Lucio Mosner (né en 1993), Pause V, aquarelle, encre de Chine et peinture à l’huile sur papier, 56 x 76 cm, 2024.

Lucio Mosner (né en 1993), Pause V, aquarelle, encre de Chine et peinture à l’huile sur papier, 56 x 76 cm, 2024. © Lucio Mosner

Des mondes superposés

Assister au tirage d’une gravure est toujours un moment enchanté, un peu mystérieux. Avec Lucio Mosner, cette expérience acquiert une profondeur supplémentaire. Alors qu’il vient d’encrer assez généreusement la plaque de Traumteich, et qu’il l’essuie longuement pour que les parties réservées sortent blanches, il commente : « C’est comme la mémoire : au début c’est tout noir, on ferme les yeux, et peu à peu on voit l’image apparaître. » Une fois l’impression effectuée, comme l’estampe semble « monter » progressivement de la trame du papier, un Arches, « c’est simplement que notre œil la voit de mieux en mieux, explique-t-il. À regarder longtemps une image, on y perçoit des mondes superposés et c’est ce qui me plaît dans la gravure ».Devant ces rivières, ces mers, ces chemins aussi, bref tout ce qui s’écoule, tout ce qui s’échappe, on a le sentiment très net de voir le temps s’enfuir. Comme dans Zwochauer See où le lac au début très large se resserre en une voie d’eau qui disparaît au loin. Au premier plan, comme souvent dans les estampes de l’artiste, des broussailles cachent légèrement la scène. Ce qui accentue encore l’impression d’un monde inaccessible qui ne se laisse voir que dans les rêves.

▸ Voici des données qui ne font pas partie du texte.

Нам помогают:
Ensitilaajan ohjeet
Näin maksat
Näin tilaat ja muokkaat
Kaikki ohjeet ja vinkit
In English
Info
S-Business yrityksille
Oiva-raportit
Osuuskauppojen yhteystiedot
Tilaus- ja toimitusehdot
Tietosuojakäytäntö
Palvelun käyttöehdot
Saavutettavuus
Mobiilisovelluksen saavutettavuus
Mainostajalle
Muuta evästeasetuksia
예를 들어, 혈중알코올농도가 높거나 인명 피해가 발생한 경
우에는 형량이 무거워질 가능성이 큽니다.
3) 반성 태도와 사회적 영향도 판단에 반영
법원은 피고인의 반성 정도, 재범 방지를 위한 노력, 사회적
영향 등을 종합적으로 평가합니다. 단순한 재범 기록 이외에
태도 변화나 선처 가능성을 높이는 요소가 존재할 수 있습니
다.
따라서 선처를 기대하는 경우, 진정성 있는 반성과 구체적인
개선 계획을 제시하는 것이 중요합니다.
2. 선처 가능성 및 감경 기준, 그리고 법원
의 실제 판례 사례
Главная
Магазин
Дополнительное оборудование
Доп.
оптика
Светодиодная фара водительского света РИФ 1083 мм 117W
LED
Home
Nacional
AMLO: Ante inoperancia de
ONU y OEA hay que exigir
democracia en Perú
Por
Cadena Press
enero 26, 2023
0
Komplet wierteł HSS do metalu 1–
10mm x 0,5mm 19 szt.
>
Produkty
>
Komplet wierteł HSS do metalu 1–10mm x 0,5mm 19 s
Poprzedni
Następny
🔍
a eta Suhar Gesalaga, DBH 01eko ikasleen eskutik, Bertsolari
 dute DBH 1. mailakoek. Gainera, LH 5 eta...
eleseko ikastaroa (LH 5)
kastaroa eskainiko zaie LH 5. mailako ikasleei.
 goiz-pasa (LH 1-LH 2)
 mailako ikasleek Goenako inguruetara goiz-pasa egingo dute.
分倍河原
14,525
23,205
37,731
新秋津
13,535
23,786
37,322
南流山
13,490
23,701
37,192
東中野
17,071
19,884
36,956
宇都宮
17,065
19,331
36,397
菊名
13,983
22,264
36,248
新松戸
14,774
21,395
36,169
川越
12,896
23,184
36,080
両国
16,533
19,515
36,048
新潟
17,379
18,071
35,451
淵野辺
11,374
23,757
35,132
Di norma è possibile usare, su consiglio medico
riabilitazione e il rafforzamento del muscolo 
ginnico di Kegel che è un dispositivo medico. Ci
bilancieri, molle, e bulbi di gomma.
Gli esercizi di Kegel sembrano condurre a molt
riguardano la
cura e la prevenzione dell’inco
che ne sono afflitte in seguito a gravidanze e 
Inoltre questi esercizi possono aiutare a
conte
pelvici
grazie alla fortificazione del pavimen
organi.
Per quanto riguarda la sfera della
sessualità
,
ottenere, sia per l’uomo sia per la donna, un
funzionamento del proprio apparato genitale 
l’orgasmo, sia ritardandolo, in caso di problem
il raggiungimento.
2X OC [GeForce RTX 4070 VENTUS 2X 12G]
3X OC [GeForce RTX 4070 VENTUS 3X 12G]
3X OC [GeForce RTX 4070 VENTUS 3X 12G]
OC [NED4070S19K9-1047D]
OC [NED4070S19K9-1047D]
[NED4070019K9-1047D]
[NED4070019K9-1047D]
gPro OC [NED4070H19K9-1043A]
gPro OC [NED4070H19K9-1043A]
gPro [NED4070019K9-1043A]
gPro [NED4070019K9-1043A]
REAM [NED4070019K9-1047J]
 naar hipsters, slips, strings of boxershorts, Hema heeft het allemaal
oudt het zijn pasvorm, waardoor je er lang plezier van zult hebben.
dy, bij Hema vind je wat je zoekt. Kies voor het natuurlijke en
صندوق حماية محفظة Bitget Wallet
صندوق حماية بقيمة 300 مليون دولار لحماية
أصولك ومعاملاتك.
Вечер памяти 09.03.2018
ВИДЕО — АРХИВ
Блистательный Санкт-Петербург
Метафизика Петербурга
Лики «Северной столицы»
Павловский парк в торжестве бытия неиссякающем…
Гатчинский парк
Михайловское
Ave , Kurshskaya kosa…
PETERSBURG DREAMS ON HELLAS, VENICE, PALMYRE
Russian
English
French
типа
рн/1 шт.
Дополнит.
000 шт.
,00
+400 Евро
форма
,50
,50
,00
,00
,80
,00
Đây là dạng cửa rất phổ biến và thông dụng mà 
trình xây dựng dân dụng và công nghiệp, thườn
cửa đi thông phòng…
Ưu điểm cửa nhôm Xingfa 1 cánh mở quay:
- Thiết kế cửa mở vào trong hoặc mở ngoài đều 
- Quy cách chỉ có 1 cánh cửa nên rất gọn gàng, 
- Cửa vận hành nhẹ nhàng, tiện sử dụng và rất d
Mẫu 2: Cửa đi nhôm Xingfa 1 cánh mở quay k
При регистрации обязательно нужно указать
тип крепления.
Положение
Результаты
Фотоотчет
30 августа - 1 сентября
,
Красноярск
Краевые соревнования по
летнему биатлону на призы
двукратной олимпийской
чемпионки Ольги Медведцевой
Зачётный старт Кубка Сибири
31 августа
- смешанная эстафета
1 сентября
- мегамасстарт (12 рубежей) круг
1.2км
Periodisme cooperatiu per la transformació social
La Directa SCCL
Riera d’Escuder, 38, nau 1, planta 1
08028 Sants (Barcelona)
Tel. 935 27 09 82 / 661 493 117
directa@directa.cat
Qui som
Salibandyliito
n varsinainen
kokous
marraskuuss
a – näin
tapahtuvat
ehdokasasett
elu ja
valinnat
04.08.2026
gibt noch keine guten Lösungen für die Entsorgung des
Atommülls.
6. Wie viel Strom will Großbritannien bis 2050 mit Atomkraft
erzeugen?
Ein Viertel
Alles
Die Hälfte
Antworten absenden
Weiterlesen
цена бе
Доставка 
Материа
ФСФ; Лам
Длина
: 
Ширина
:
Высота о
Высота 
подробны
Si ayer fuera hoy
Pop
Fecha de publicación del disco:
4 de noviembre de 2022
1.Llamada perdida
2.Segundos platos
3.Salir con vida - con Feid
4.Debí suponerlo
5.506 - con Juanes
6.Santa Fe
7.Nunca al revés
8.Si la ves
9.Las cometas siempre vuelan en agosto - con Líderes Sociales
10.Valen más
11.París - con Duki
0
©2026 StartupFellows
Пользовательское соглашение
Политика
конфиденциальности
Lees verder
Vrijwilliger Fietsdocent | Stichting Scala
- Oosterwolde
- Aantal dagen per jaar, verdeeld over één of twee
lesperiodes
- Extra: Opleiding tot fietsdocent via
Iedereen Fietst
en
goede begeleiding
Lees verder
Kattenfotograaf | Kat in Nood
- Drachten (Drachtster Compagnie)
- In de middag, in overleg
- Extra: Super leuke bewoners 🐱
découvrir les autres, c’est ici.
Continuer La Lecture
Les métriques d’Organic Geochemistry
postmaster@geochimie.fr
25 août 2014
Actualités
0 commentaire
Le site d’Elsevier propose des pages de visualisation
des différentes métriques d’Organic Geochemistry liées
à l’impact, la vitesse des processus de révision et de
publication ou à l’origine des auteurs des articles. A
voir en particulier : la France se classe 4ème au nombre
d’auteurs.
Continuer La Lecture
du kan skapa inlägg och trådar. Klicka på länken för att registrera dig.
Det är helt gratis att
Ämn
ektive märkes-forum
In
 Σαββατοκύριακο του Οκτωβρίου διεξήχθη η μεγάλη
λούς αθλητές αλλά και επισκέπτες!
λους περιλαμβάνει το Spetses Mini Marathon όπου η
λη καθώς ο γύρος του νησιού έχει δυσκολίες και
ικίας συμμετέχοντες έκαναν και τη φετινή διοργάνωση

Lucio Mosner (né en 1993), XIIIe, aquatinte sur cuivre, 15 x 30 cm, 2024.

Lucio Mosner (né en 1993), XIIIe, aquatinte sur cuivre, 15 x 30 cm, 2024. © Lucio Mosner

Lucio Mosner. Encrer la lumière, du 12 mars au 10 mai 2025 (fermeture du 14 avril au 5 mai), Galerie Anaphora, 13, rue Maître Albert, 75005 Paris. Tél. : 06 03 21 31 35, www.galerie-anaphora.com

1 Lucio Mosner, artiste en résidence au musée Bernard Boesch, catalogue de l’exposition, 2024.